This article was published in the November 2014 issue of the Irish American News under the “Guilty Pleasures” column.
For many Irish Americans, life in the Midwest typically means periodic visits from family members living on the Emerald Isle. In between those visits, however, a sense of isolation from loved ones becomes more and more acute, and a forlorn feeling starts to set in. We long to be closer, to have family geographically near.
I wish I could pick up the phone and invite my in-laws or parents for Sunday stew. “Come on over tonight, for stew,” I hear myself saying. “Yes, please, bring wine and dessert.” For the time being, my wish will remain nothing more than that, as immediate family members on both my husband’s and my side of the family live in far-flung places…Ireland, Australia, California.
Back in Chicago, I create the family community I crave by regularly scheduling video chats with my sisters. On many such occasions, a few of us are sipping wine while the other drinks coffee—this is all thanks to vast time differences.
Other days, I recreate Sunday stew for two. Michael and I have adapted the beloved traditions of our large network of extended kinfolk for our own small family unit. It’s not quite the same, but it fills part of the void.
Over those tasty dinners we reminisce and daydream about going back to the home country. This reoccurring conversation is based on nostalgia, rather than reality, as we’ll be in Chicago for a long time. The piping hot pot of stew grounds us in the moment and we continue eating.
The warmth of an autumn stew, with its hearty vegetables and tenderly cooked beef or lamb, manages to fill the longing-for-home-void, warming us on the inside.
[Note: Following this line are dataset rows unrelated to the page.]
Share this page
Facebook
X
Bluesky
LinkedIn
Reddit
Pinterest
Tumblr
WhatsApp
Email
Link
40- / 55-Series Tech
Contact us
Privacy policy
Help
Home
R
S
The savory stock is as rehydrating as a good Belfast rain shower.
The process of preparing the stew is surely part of its pleasure. I find comfort in the ritual of chopping and peeling the vegetables that eventually end up bobbing in the stock, slowly turning from hard to soft. Sometimes, I pretend that my Mom is prepping alongside me, dicing an onion to five-star precision.
Other times, after having consumed a filling bowl of stew, I imagine doing dishes with my father-in-law in his Carryduff kitchen. The window above the sink hangs open, letting the steam escape from the hot water pouring from the faucet. He sings ditties and children’s songs as he dries the plates. I thank God I’m on my feet, so that gravity helps digest Sunday tea as I hum along.
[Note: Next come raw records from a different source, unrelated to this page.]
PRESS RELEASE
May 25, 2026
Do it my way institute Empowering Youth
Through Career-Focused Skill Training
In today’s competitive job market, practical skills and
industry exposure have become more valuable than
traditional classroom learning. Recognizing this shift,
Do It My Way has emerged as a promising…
It is not a mystery or anything new, really, that food and family go hand-in-hand. As we approach Thanksgiving in the Midwest, I’d like to take a moment to give thanks for those who are near and for those who are far. I think out loud: “You’re always with us, on our minds and in our hearts. Maybe, just maybe, you’ll come to visit again soon? I’ll cook you dinner!”
The rich stews, and the age-old rituals of preparation they require, are symbols of that connectedness. As I slurp a hot bowl of meats and vegetables—much to Michael’s annoyance—on a November evening, I remember whom I long for and wonder how, if possible, I will temporarily fill the void.
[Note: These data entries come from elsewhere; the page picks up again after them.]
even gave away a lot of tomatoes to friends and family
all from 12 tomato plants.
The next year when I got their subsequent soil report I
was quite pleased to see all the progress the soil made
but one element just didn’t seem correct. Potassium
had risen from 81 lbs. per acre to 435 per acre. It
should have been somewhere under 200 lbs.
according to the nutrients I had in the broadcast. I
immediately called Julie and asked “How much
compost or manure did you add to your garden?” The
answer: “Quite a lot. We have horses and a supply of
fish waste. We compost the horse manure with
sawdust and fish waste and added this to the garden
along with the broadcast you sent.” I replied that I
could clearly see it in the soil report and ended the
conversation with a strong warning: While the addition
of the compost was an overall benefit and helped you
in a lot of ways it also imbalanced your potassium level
A treasured visit from family, of course, is what soothes that sense of loneliness best. However, the pleasure of stew is more readily accessible and will, fortunately or unfortunately, have to stand-in. At the very least, a fragrant stew, slowly simmering on the stovetop, brings to mind a mental picture of many spoons and bowls circling the pot, like a family, coming together.
November Slow Cooker Stew
(Adapted slightly from Jamie Oliver’s Jools’ Favourite Beef Stew.)
knob of butter
1 onion, peeled and chopped
1 package of sage (large handful of leaves)
1-2 pounds of stewing steak or beef skirt, cut into 2 inch pieces (or use lamb if you prefer)
sea salt and freshly ground pepper
flour, to dust (gluten free okay)
carrots, peeled and cut in threes
1-2 cups of butternut squash, deseeded and roughly diced
8-12 small potatoes, red and yellow
2 tablespoons tomato puree
½ bottle of red wine
½-1 pint beef or vegetable stock
zest of 1 lemon, finely grated
handful rosemary, leaves picked
1 clove of garlic, peeled and finely chopped
Prepare all vegetables first, by peeling and chopping. Heat deep pot on stovetop; drop in knob of butter, sage and onion. Fry on medium heat until onions are golden brown. Add lightly floured meat, all the vegetables, tomato puree, wine and stock; stir slowly, until ingredients come together. Season with freshly ground pepper and a bit of salt. Bring to boil for 10 minutes, stirring occasionally, then transfer to slow cooker with setting on ‘high’ for 4-6 hours or until meat is tender, stirring occasionally over the 4-6 hours.
Mix lemon zest, chopped rosemary and garlic together and garnish each dish of stew. Add salt to taste. Serve with wine and fresh bread.